- _DATA TO EXAMINE_:
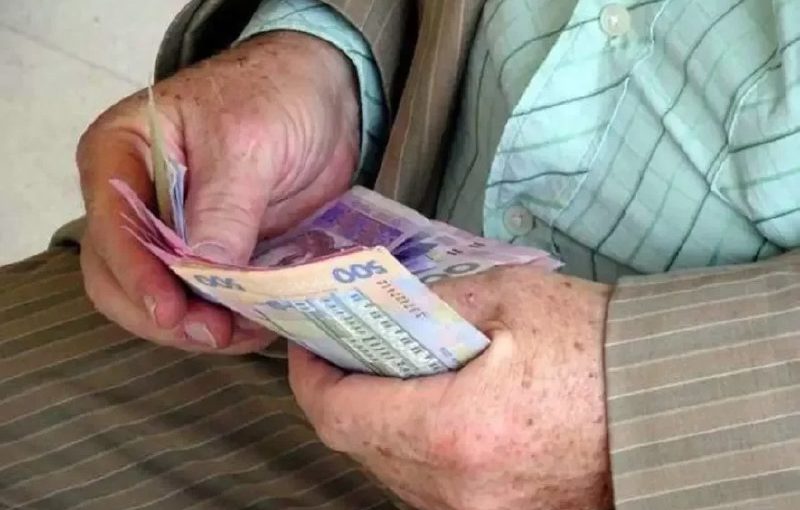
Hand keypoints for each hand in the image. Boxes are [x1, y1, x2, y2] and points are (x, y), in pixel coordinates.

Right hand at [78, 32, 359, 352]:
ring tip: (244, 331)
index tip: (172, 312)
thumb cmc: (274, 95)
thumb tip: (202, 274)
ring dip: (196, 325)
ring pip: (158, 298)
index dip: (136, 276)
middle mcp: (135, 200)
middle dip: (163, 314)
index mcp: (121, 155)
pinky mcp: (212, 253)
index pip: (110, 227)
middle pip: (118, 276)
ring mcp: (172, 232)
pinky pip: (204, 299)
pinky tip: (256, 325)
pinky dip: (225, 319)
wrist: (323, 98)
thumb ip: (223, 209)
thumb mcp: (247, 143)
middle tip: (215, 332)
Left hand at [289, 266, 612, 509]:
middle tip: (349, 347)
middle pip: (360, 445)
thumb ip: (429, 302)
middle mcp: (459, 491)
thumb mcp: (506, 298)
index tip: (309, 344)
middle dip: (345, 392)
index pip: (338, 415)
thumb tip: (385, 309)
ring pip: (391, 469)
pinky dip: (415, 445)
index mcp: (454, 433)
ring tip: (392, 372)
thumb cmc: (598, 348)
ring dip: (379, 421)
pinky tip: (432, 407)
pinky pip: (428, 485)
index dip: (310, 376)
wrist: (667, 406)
* * *
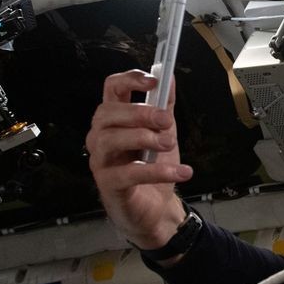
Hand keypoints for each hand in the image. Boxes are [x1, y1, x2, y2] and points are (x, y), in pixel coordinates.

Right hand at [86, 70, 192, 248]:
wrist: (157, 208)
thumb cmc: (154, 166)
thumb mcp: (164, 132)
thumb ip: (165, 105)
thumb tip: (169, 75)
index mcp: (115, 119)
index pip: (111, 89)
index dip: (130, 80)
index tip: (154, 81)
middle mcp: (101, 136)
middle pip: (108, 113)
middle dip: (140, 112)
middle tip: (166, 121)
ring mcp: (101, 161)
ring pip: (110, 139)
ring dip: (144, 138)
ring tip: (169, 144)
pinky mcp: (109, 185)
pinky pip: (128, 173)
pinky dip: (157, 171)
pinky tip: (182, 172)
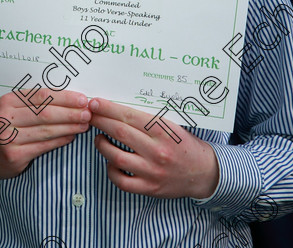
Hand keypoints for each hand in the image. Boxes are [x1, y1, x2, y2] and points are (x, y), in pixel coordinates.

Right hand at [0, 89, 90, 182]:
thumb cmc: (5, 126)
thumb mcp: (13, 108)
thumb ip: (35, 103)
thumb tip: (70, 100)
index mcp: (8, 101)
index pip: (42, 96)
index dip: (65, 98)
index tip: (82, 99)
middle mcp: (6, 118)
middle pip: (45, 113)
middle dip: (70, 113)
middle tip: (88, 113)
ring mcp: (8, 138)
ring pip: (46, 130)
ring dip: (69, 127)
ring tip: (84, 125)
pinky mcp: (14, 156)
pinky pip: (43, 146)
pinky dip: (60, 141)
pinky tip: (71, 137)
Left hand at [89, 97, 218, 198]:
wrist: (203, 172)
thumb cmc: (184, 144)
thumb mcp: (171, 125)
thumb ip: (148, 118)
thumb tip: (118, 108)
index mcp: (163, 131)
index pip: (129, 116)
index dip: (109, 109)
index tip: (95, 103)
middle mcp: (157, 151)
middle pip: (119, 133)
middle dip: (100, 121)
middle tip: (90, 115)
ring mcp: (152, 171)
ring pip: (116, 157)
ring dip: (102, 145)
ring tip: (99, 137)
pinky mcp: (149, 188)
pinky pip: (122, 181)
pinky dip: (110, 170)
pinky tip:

- _HOW TO COMPLETE THIS TASK_: Looking at the records above, return exactly the lines from the line with "thumb tip: (202, 274)" to the line with "wrist: (667, 406)", both ends included.

- _EXERCISE OUTPUT_:
thumb tip: (202, 274)
ring dip: (196, 325)
ring pip: (158, 298)
index dip: (136, 276)
middle mcp: (135, 200)
middle dip: (163, 314)
index mcp: (121, 155)
pinky mcp: (212, 253)
index pip: (110, 227)
middle pip: (118, 276)
ring mcp: (172, 232)
pinky pip: (204, 299)
pinky tip: (256, 325)
pinky dip: (225, 319)
wrist: (323, 98)
thumb ip: (223, 209)
thumb mcp: (247, 143)
middle tip: (215, 332)
Left hand at [289, 266, 612, 509]:
middle tip: (349, 347)
middle pip: (360, 445)
thumb ip: (429, 302)
middle mcp: (459, 491)
thumb mcp: (506, 298)
index tip: (309, 344)
middle dip: (345, 392)
index pip: (338, 415)
thumb tip: (385, 309)
ring pip: (391, 469)
pinky dip: (415, 445)
index mcp: (454, 433)
ring tip: (392, 372)
thumb cmc: (598, 348)
ring dip: (379, 421)
pinky tip: (432, 407)
pinky pip: (428, 485)
index dip: (310, 376)
wrist: (667, 406)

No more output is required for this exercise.